Type out the records that follow, exactly as given.
INPUT: Begin
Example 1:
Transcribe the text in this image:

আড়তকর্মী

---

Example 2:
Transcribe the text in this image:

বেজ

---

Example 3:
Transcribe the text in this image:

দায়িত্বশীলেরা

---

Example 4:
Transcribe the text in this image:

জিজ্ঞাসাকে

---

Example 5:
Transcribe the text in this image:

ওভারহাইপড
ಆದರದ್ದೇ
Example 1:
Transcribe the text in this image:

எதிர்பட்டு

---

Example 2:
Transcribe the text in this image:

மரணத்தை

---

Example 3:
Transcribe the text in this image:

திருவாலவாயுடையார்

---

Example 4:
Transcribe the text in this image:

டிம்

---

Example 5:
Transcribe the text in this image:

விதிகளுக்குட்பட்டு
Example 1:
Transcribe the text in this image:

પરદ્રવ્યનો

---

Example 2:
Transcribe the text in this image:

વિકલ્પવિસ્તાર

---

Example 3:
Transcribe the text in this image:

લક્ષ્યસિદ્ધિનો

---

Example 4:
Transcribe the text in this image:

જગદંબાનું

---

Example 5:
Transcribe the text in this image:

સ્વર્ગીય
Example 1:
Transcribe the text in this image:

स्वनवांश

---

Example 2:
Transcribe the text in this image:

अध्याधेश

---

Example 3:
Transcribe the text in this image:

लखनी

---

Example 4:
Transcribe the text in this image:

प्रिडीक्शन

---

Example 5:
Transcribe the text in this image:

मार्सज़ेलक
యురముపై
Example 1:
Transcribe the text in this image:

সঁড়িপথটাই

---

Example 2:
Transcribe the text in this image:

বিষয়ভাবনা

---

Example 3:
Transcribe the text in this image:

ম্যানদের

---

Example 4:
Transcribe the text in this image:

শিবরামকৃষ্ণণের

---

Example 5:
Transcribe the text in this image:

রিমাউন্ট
INPUT: End
SOLVED EXERCISE
Example 1:
Transcribe the text in this image:

আড়তকর্মী

---

Example 2:
Transcribe the text in this image:

বেজ

---

Example 3:
Transcribe the text in this image:

দায়িত্বশীলেরা

---

Example 4:
Transcribe the text in this image:

জিজ্ঞাসাকে

---

Example 5:
Transcribe the text in this image:

ওভারহাইপড
ಆದರದ್ದೇ
Example 1:
Transcribe the text in this image:

எதிர்பட்டு

---

Example 2:
Transcribe the text in this image:

மரணத்தை

---

Example 3:
Transcribe the text in this image:

திருவாலவாயுடையார்

---

Example 4:
Transcribe the text in this image:

டிம்

---

Example 5:
Transcribe the text in this image:

விதிகளுக்குட்பட்டு
Example 1:
Transcribe the text in this image:

પરદ્રવ્યનો

---

Example 2:
Transcribe the text in this image:

વિકલ્પવિસ્તાર

---

Example 3:
Transcribe the text in this image:

લક્ષ્યસિદ્ધિનો

---

Example 4:
Transcribe the text in this image:

જગદંબાનું

---

Example 5:
Transcribe the text in this image:

સ્વર્ગીય
Example 1:
Transcribe the text in this image:

स्वनवांश

---

Example 2:
Transcribe the text in this image:

अध्याधेश

---

Example 3:
Transcribe the text in this image:

लखनी

---

Example 4:
Transcribe the text in this image:

प्रिडीक्शन

---

Example 5:
Transcribe the text in this image:

मार्सज़ेलक
యురముపై
Example 1:
Transcribe the text in this image:

সঁড়িপথটাই

---

Example 2:
Transcribe the text in this image:

বিষয়ভাবনা

---

Example 3:
Transcribe the text in this image:

ম্যানদের

---

Example 4:
Transcribe the text in this image:

শিবরামকৃষ্ণণের

---

Example 5:
Transcribe the text in this image:

রিমাউন্ট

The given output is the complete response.